WORK TO COMPLETE » Write what comes next in the forum thread about RTX 5090 transcription speed, starting right after its final message.

SOURCE EXCERPT »
:::::
RTX 5090 speed issues #528

Budenloui · 2025-11-10T17:41:46Z

Budenloui
Nov 10, 2025

Hello Mr. Purfview.

I replaced my old RTX 6000 (2018) with an actual RTX 5090 (2025). I excpeted 3times faster results, because of the FP16 values (33 vs 105 TFLOPS). But the RTX5090 is not faster, in some cases is it even a little bit slower. I also updated the nvidia driver to latest v581.57 on my Workstation Dell Precision 5820 with CPU intel core i9-10900x @3.7GHz.

I did several test runs with faster-whisper-xxl 245.4 on Win11 25H2. I tried --compute_type float16 and --compute_type float32 and decided for float32, because it computes faster than 16. (I got the cuBLAS failed error message without --compute_type)

Results:

Example:
.\faster-whisper-xxl.exe BAM.mp4 --model large-v2 --language de --compute_type float32

Why is the transcribe process not faster, is it a software options issue?
Any advice is appriciated.

Purfview · 2025-11-10T18:35:27Z

Purfview
Nov 10, 2025
Maintainer

If you do speed benchmarks then use -fallback None option.
Try turning on - 'Hardware Accelerated GPU Scheduling'.

Try "256.1" [only Pro is released at the moment]

Similar thread: #442

6 replies

Purfview Nov 10, 2025
Maintainer

None or 0 doesnt work with this option.

It's None, not "none".

I did some test runs with different --batch_sizes... But it made not really a difference.
.\faster-whisper-xxl.exe BAM.mp4 --model large-v3-turbo --language de --compute_type float32 --batch_size 32

--batch_sizes is arg for --batched mode.

I really would like to check out the pro version. I can´t find a binary to download.

That's only for the donators.

Would it make a big performance difference with my 5090?

If you mean speed difference - I've no idea.

Budenloui Nov 11, 2025
Author

Thanks a lot for your advices! I have corrected my syntax faults and repeated the tests. The --batched --Batch_Size 32 is the fastest. Its 5x faster than non-batched. A larger value than 32 has not been faster. I have compared the output text to the non-batched version and there are some differences. But I have not yet evaluated and rated the quality.

I will also try the batched mode on my old RTX6000 (24GB workstation version of RTX2090) and report it later.

The timestamp span is 26s in batched mode. That is very high. I have tried to lower the span with --standard, --max_line_width and --sentece, but without success. It seems like these options are disabled or did I a typo again?
:::::
DATA SECTION »
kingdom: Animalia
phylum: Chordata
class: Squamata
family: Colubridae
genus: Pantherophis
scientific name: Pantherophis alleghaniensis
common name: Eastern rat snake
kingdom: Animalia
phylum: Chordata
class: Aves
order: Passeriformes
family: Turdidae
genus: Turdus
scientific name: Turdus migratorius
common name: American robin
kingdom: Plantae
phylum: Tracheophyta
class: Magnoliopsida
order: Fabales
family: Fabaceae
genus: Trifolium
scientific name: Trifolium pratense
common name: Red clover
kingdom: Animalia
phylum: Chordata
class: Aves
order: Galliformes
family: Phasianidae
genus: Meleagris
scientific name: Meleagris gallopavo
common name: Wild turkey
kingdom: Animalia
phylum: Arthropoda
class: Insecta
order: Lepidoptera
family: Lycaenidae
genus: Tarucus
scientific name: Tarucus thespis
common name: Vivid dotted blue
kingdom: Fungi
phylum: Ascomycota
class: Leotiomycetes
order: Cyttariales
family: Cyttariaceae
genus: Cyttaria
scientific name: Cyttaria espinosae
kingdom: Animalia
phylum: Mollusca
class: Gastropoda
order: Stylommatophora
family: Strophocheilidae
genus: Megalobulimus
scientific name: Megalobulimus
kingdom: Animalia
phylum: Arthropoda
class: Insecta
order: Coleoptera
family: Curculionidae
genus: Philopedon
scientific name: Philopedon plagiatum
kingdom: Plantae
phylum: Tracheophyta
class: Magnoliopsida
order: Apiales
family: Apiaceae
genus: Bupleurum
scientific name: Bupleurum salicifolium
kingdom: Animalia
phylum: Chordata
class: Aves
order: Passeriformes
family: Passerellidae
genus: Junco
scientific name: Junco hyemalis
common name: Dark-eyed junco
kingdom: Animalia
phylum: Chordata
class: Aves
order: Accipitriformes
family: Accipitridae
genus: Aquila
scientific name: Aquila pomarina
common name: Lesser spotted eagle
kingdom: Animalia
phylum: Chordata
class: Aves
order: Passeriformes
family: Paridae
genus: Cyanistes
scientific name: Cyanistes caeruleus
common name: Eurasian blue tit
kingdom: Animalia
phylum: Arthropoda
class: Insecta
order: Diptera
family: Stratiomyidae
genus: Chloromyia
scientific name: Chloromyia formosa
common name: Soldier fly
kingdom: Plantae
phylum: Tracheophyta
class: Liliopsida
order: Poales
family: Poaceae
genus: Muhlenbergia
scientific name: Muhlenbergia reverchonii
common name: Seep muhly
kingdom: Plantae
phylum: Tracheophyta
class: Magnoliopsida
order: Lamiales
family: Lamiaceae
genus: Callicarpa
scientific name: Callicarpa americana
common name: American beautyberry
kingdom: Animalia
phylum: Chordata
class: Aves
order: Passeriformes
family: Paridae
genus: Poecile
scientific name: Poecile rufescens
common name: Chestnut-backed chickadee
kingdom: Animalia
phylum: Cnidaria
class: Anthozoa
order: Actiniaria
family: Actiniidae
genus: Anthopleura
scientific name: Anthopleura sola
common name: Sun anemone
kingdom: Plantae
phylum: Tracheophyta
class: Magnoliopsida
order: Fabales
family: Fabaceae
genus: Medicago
:::::
ANSWER »
Purfview Nov 11, 2025
Maintainer

A larger value than 32 has not been faster.

You may need much longer audios to test high batch sizes.
BTW, fallback doesn't work in batched mode, so, it does nothing there.

I have compared the output text to the non-batched version and there are some differences.

A bit lower quality transcription is expected in batched mode because various features doesn't work there.

The timestamp span is 26s in batched mode. That is very high. I have tried to lower the span with --standard, --max_line_width and --sentece, but without success. It seems like these options are disabled or did I a typo again?

Again, but not a typo. 😉
You are looking at the progress output which is not the actual subtitles.

subgrinder Nov 11, 2025

Typo: --sentence
Affects ouput text format, little or no impact on speed

Purfview Nov 11, 2025
Maintainer

Can you retest -ct float16 vs -ct float32 with fallback disabled in non-batched, I doubt that float32 is faster?

Budenloui · 2025-11-11T18:25:16Z

Budenloui
Nov 11, 2025
Author

@subgrinder: Good catch, but the typo --sentence has been luckily only in my post, not in my command line.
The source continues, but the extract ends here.